青年聞言擠出一個比哭還難看的笑容,“大哥,繞我一次吧,保證洗心革面重新做人。”
“這事先不說,上車吧,把你送到警局咱們慢慢談。”李利看著虛脫青年笑呵呵說道。
幾分鐘後青年再也跑不動了,兩腿一軟癱倒在地。
李利停下車開啟車門走下車,攙扶著淚流滿面生無可戀的青年走上車。
“我要回警局一趟,把這傢伙送回過去,你們是下車還是跟我一起回去。”李利回頭看著白凌問道。

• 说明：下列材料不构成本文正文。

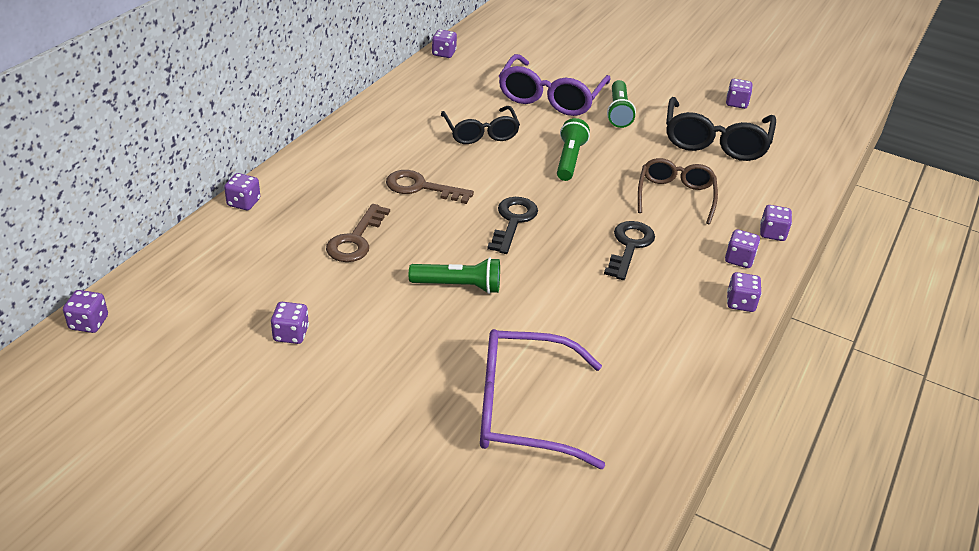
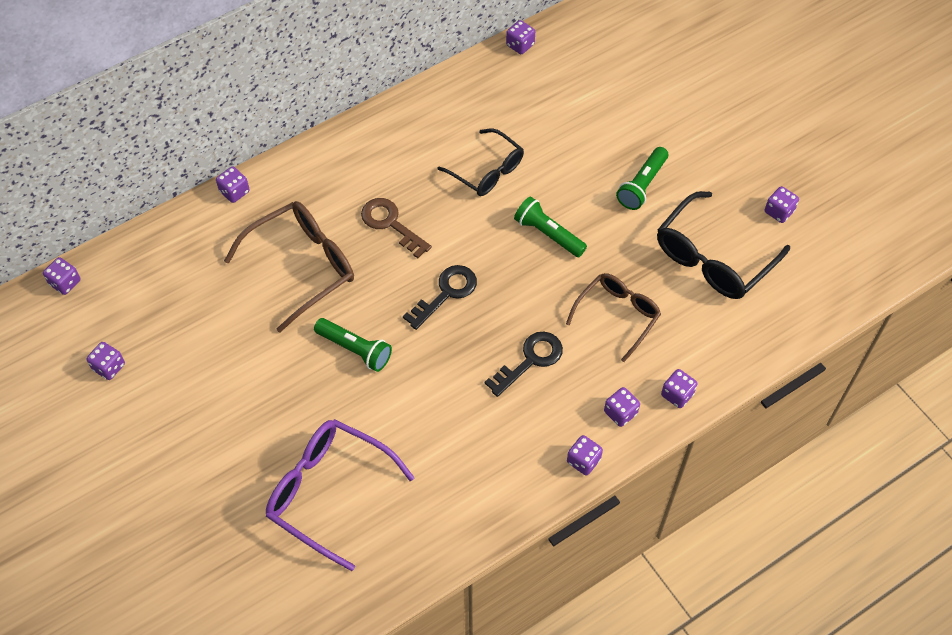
camera: 30 degrees right, 20 degrees up
(291, 334) = (200, 349): purple dice -> purple dice (109, 367)
(356, 240) = (301, 267): brown key -> brown glasses
(480, 133) = (487, 170): black glasses -> black glasses turned 60 degrees counterclockwise
(550, 97) = (587, 142): purple glasses -> none
(569, 160) = (548, 234): green flashlight -> green flashlight turned 90 degrees counterclockwise

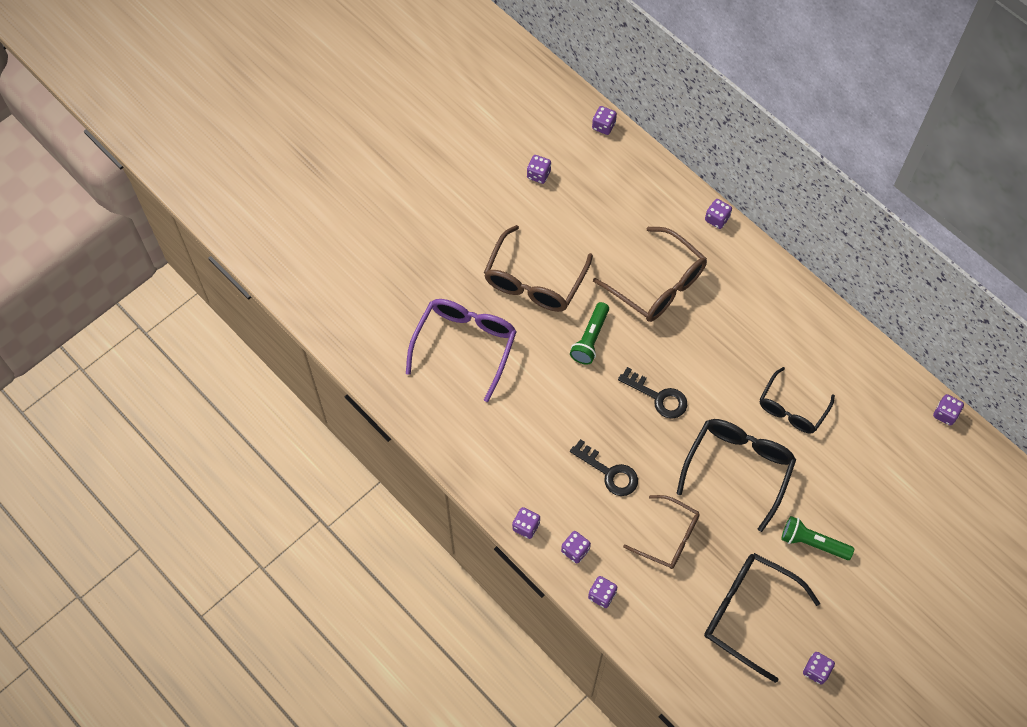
camera: 80 degrees right, 5 degrees up
(259, 397) = (534, 280): none -> brown glasses
(390, 224) = (716, 342): brown key -> none
(548, 234) = (738, 469): green flashlight -> black glasses

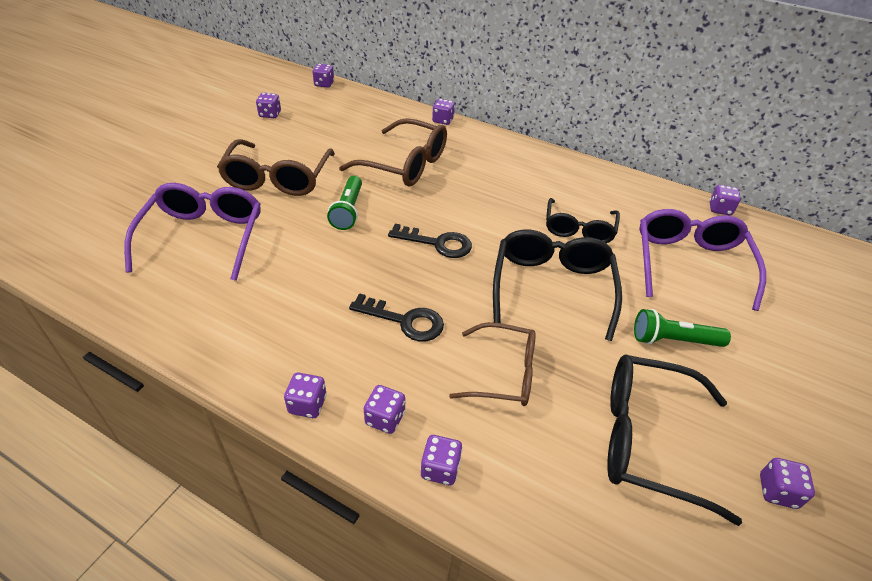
camera: 20 degrees left, 20 degrees down
(873, 472) = (689, 264): none -> purple glasses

“去警局吧。”白凌看一眼癱在座椅上留著兩行淚的青年迴應。
李陽聞言點下頭,向來時方向開去。
“你說你,這麼年輕做什麼不好,偏學人家開黑車坑騙老百姓。”李利看眼青年說道。
青年聞言哭喪著臉,真是倒了血黴,碰到誰不好偏是警察。這下好了,免不了在小單間裡住上幾天。
幾分鐘後車子停在公安局門口,李利拉著一臉死灰的青年向裡面走去。
“局長”門口站崗的兩個青年向李利恭敬行禮。
青年聞言腦海嗡的一聲炸了,兩眼一黑直接暈死過去。
李利見此眉頭皺了起來,打量幾眼臉色慘白的青年鬆口氣。“沒事,應該是嚇暈了,把這開黑車的傢伙送到警務室。”
兩名站崗警察聞言走出來一位,攙扶著暈死過去的青年向遠處走去。
“李叔,看來你管轄的地方治安不怎麼樣啊。”李陽看著遠去背影說道。
李利聞言尷尬一笑,“其實治安真的可以,像這種事還是很少見的,只不過碰巧讓咱們遇到罷了。”
“別解釋了,我們都知道的。說到底還不是你無能嗎,身為公安局副局長連個治安都管不好。”李陽搖頭失望道。
李利聞言一臉黑線,“會點本事能了你了,讓你做副局長還不如我呢。”
幾人跟著李利來到辦公室,坐在桌旁閒聊天。
“李叔,上次那個偷外國人錢,出來後又冒充警察的中年怎麼樣了。”李陽喝口茶問道。
“不怎麼樣,在我們警局包吃包住,免費接受重新做人的改造。”李利翻看著手中檔案迴應。
“好吧,聽起來蠻不錯的。”李陽說道。
“怎麼,你想進去啊,嫖個娼偷個雞摸個狗啥的就行。正好你小時候缺乏管教,我可以免費幫你整改一下。”
“滾吧你,你個老光棍才會嫖娼偷雞摸狗吧。我有個這麼漂亮的媳婦,腦子抽筋了去嫖娼。”李陽黑著臉。
李利聞言淡然看李陽一眼,“難道不是嗎,哪天想去的話給叔說,叔給你推薦幾個服務好的地方。”
徐小慧一臉無語的坐在李陽旁邊,對兩人的這番言語都不知道該怎麼說是好。